C’est en sep­tembre 2002 – un an après les attaques du 11 sep­tembre, et dans le cadre de l’opération « Liber­té immuable » –, que les troupes amé­ri­caines prennent pied à Dji­bou­ti, dans le camp Lemon­nier, ancienne base de la Légion étran­gère. L’armée fran­çaise perd ain­si le mono­pole d’une pré­sence sécu­laire, pro­lon­gée en accord de coopé­ra­tion depuis l’indépendance du ter­ri­toire, en 1977. En réa­li­té, chaque par­tie y gagne. 

À com­men­cer par la petite répu­blique de Dji­bou­ti qui, en ne dépen­dant plus des uniques sub­sides fran­çais, ren­force ain­si sa rela­tive sou­ve­rai­ne­té – tout en engran­geant des retom­bées éco­no­miques sup­plé­men­taires côté amé­ri­cain, elle en pro­fite pour aug­men­ter le « loyer » des mili­taires fran­çais. 
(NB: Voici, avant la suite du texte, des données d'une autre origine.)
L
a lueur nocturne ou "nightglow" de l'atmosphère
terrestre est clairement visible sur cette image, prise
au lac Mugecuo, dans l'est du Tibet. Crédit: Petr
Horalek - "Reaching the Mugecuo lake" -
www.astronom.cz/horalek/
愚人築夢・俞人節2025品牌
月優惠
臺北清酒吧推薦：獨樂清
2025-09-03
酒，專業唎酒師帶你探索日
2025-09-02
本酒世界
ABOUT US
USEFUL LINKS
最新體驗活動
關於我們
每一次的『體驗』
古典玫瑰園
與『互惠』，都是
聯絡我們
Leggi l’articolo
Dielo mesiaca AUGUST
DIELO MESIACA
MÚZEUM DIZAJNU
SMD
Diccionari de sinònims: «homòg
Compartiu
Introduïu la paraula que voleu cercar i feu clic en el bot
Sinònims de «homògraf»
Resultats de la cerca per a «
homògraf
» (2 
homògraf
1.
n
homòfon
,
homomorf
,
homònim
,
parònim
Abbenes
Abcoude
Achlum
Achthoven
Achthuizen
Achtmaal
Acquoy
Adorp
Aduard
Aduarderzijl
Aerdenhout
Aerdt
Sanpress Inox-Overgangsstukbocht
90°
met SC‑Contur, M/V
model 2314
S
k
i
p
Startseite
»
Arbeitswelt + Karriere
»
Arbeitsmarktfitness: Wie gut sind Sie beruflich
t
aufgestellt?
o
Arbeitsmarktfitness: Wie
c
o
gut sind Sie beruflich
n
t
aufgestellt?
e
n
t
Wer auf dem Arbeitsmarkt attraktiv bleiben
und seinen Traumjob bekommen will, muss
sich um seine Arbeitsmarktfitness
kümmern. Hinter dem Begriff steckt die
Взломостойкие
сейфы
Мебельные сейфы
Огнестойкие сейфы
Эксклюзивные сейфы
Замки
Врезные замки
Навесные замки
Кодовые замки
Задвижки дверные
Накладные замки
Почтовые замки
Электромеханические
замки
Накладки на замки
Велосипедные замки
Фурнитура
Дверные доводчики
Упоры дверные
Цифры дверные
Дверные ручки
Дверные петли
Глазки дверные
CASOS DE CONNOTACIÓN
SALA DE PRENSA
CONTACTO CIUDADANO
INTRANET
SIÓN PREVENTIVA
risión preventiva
Ces der­niers, de leur côté, peuvent aus­si se réjouir d’un ren­fort objec­tif dans une région, celle de la Corne de l’Afrique, par­ti­cu­liè­re­ment instable et qui, de sur­croît, tient his­to­ri­que­ment le ver­rou stra­té­gique du golfe d’Aden. Ils se voient éga­le­ment, en prime et en quelque sorte, dédoua­nés d’une tou­jours latente sus­pi­cion de post-colonialisme.